歴史を代表する、ジャズトランペッター、クリフォード・ブラウンが自動車事故でこの世を去ったのは1956年6月のことだった。
その突然の死にジャズ界は揺らいだ。マイルス・デイビスはブラウンの出現により薬から手を退(ひ)いたとも言われている。
それほどクリフォード・ブラウンの存在は大きかった。
ブラウン死後、ジャズ界はブラウンを凌ぐスターを求めた。そこに登場したのがリー・モーガンである。
モーガンの出現によりジャズ界が活気づいたのは、確かだが、ブラウンとモーガンはあきらかに奏法に違いがあった。
評論家はブラウンの担い手と大きく取り上げたが、モーガンにしてみれば実に迷惑な話しである。
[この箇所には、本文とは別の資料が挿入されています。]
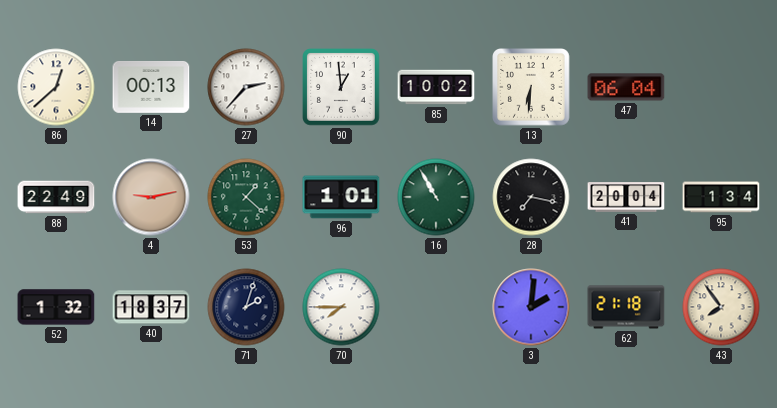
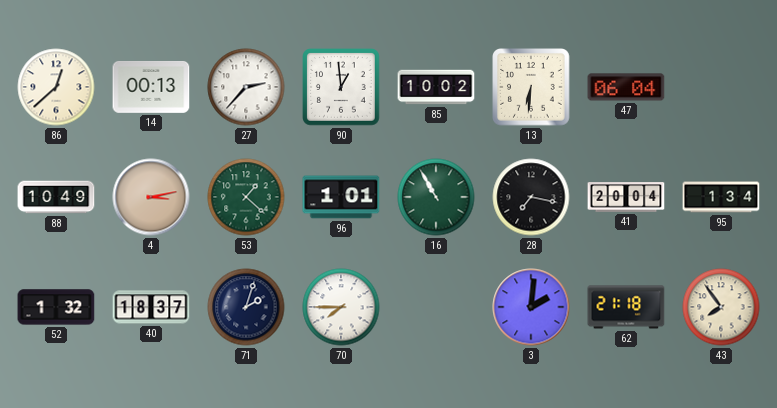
88: 22:49 -> 10:49
4: 9:13 -> 3:13
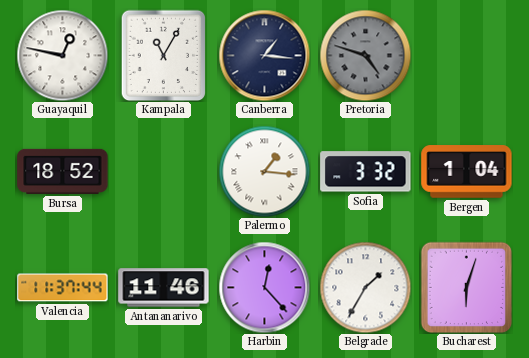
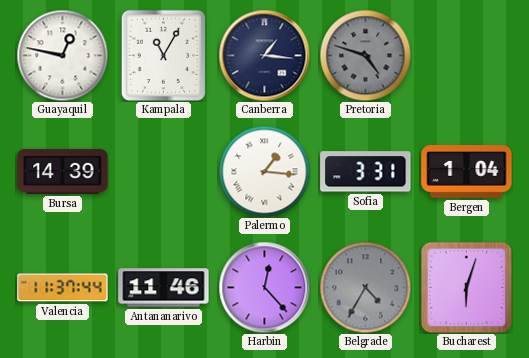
Bursa: 18:52 -> 14:39
Sofia: 3:32 -> 3:31
Belgrade: 1:35 -> 4:35
Belgrade dial: white -> grey
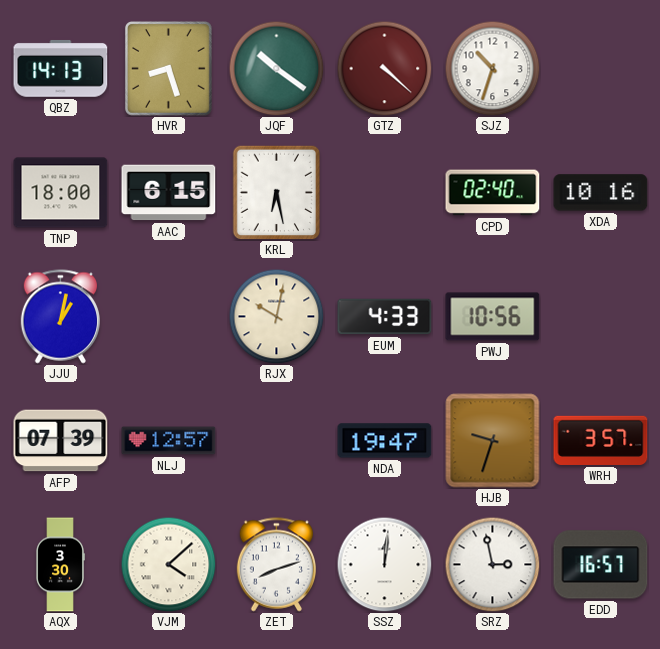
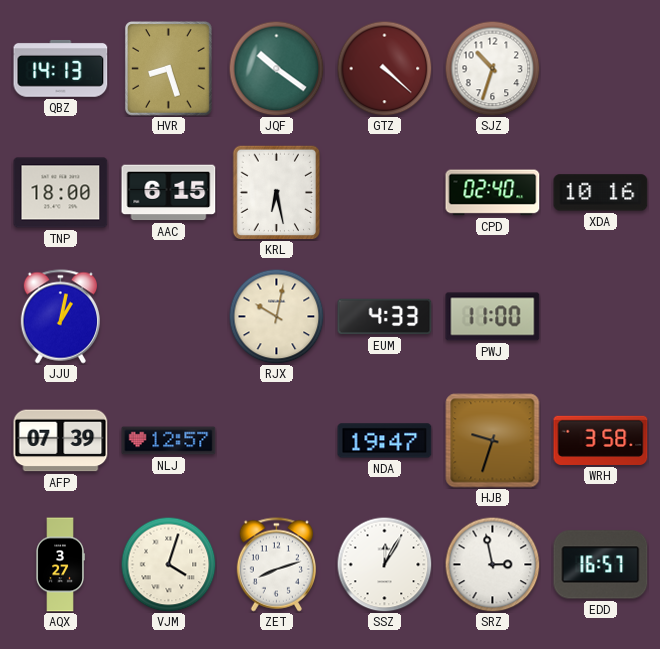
PWJ: 10:56 -> 11:00
WRH: 3:57 -> 3:58
AQX: 3:30 -> 3:27
VJM: 4:08 -> 4:03
SSZ: 12:01 -> 12:05
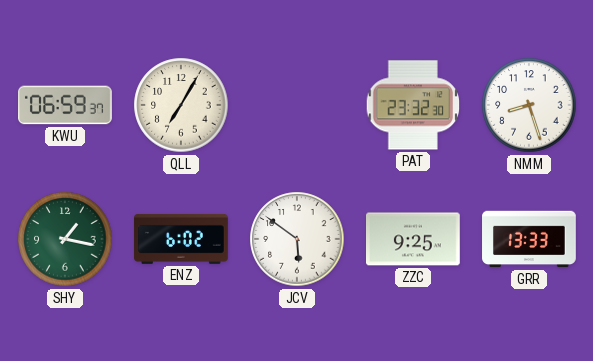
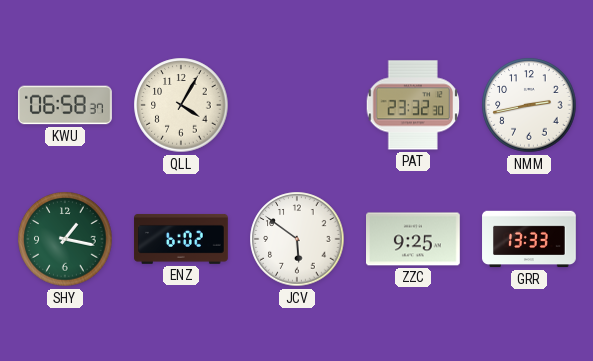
KWU: 06:59 -> 06:58
QLL: 7:05 -> 4:05
NMM: 8:27 -> 2:43
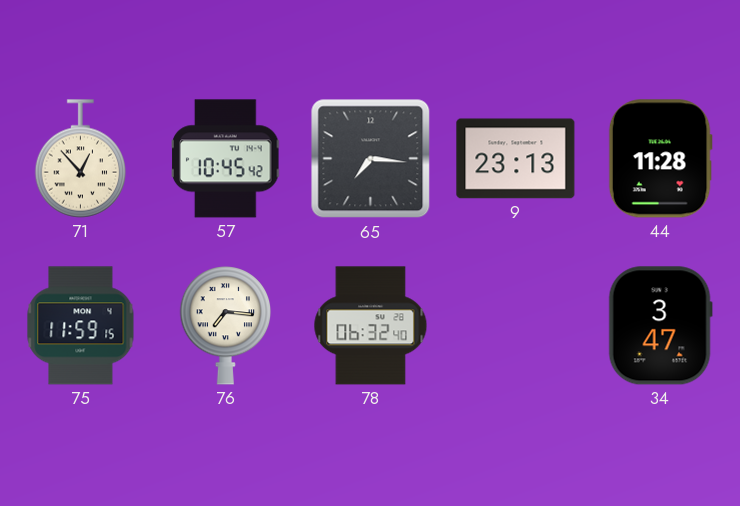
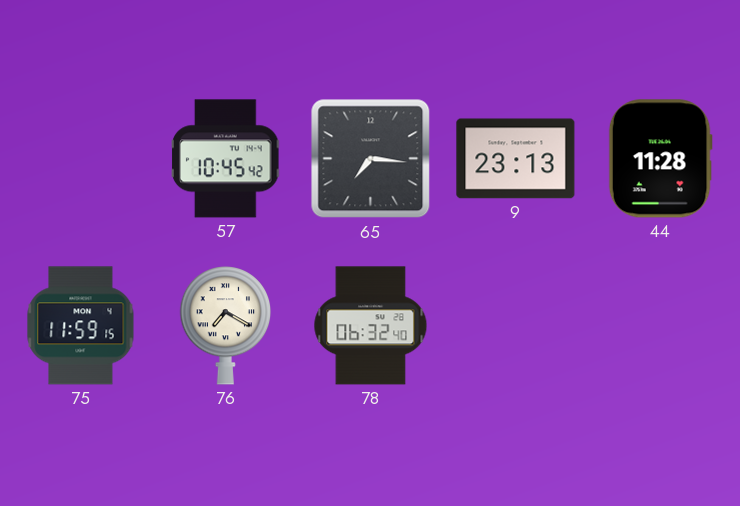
71: 12:53 -> none
76: 7:16 -> 7:20
34: 3:47 -> none
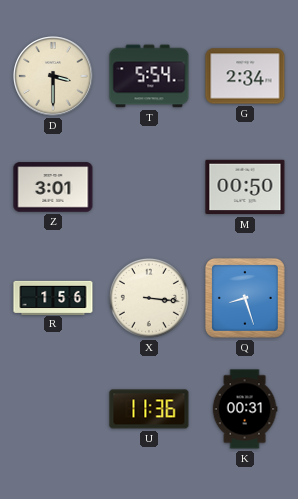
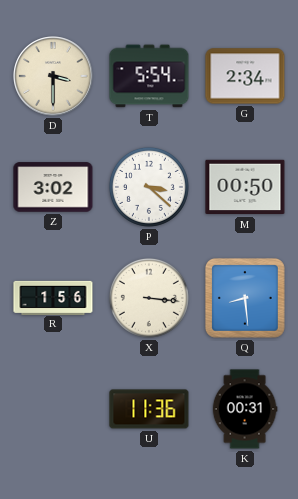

評論家という者はどうしても過去のジャズメンと現在のジャズメンを重ね合わせる悪い癖がある。ジャズメンの個性をもっと尊重するべきである。
1957年リー・モーガンのブルーノート盤「リー・モーガンVol・ 3」の中でベニー・ゴルソンの手による「クリフォードの思い出が吹き込まれる。
まさに名曲中の名曲である。全面モーガンをフューチャリングして吹き込まれているが、モーガンの堂々とした吹きっぷりには驚きである。ブラウンを意識して吹いてないところがモーガンらしい。
ファンという者は無い物ねだりをするものでクリフォード・ブラウンの吹く「クリフォードの思い出」を聴いてみたいと言う言葉をよく耳にする(笑)。